Although still in its infancy, the Belt and Road Initiative (BRI) is going to be a real gamechanger for global food production.
A grain supply route connecting Russia and former Soviet bloc countries with China and South East Asia will enable China and other Asian countries to reduce their reliance on livestock feed imported from the Americas.
Russia and Ukraine are major exporters of barley grain. If BRI infrastructure developments can facilitate the transport of this grain into China and South East Asia, there really is no technical limit on the number of SAS Systems that can be developed in this region of the world.
SAS System Demand
In recent years, Australian agricultural companies have experimented with the air transport of live cattle into China. These are not breeding animals, but prime beef cattle destined for the abattoir.

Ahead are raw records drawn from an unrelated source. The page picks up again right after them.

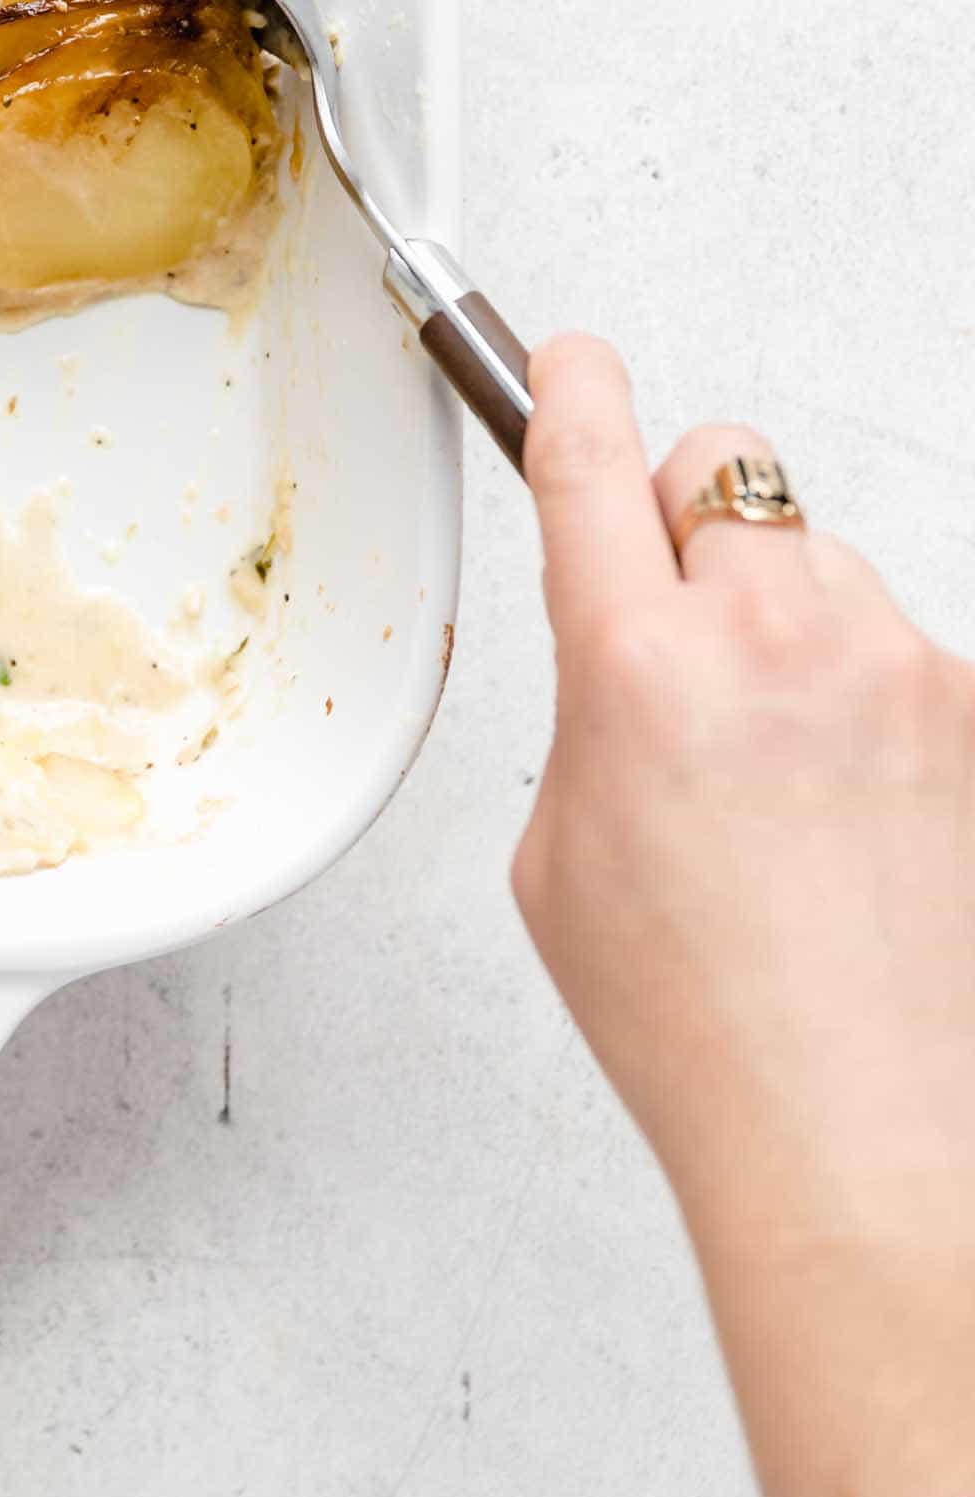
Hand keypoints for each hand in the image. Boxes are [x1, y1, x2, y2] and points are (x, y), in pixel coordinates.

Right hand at [517, 339, 974, 1496]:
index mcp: (638, 662)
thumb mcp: (563, 853)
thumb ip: (593, 706)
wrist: (868, 1137)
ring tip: (777, 769)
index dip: (567, 385)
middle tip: (675, 615)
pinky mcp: (969, 711)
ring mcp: (891, 667)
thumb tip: (630, 652)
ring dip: (785, 617)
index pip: (587, 454)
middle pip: (722, 465)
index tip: (567, 359)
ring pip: (818, 558)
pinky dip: (863, 698)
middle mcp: (772, 635)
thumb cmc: (707, 1024)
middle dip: (684, 516)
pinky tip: (849, 813)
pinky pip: (895, 647)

Because of China’s soaring demand for fresh beef, regulations require that imported animals are slaughtered close to their point of entry. Therefore, air freighting has been trialled as a means of supplying fresh beef to China’s booming inland cities.
Other livestock exporting companies have been ordering specially designed ships (at a cost of AUD $80 million each) capable of transporting Australian livestock on voyages to China.
In addition to live cattle import, fresh milk produced on Chinese owned Tasmanian dairy farms had been planned to be air freighted to select Chinese cities. The company behind this venture planned on selling the milk for between AUD $10 – $15/litre. For comparison, fresh milk in the UK retails between £0.48 – £0.71/litre. However, this initiative is yet to materialise, almost two years after the plans were announced.
Clearly, China and other ASEAN countries need innovative dairy and beef production systems. The ability of the SAS System to work in-country (supported by BRI grain transport developments) offers a much more viable alternative to the outdated industrial mega-farms and expensive fresh food importation strategies being deployed currently.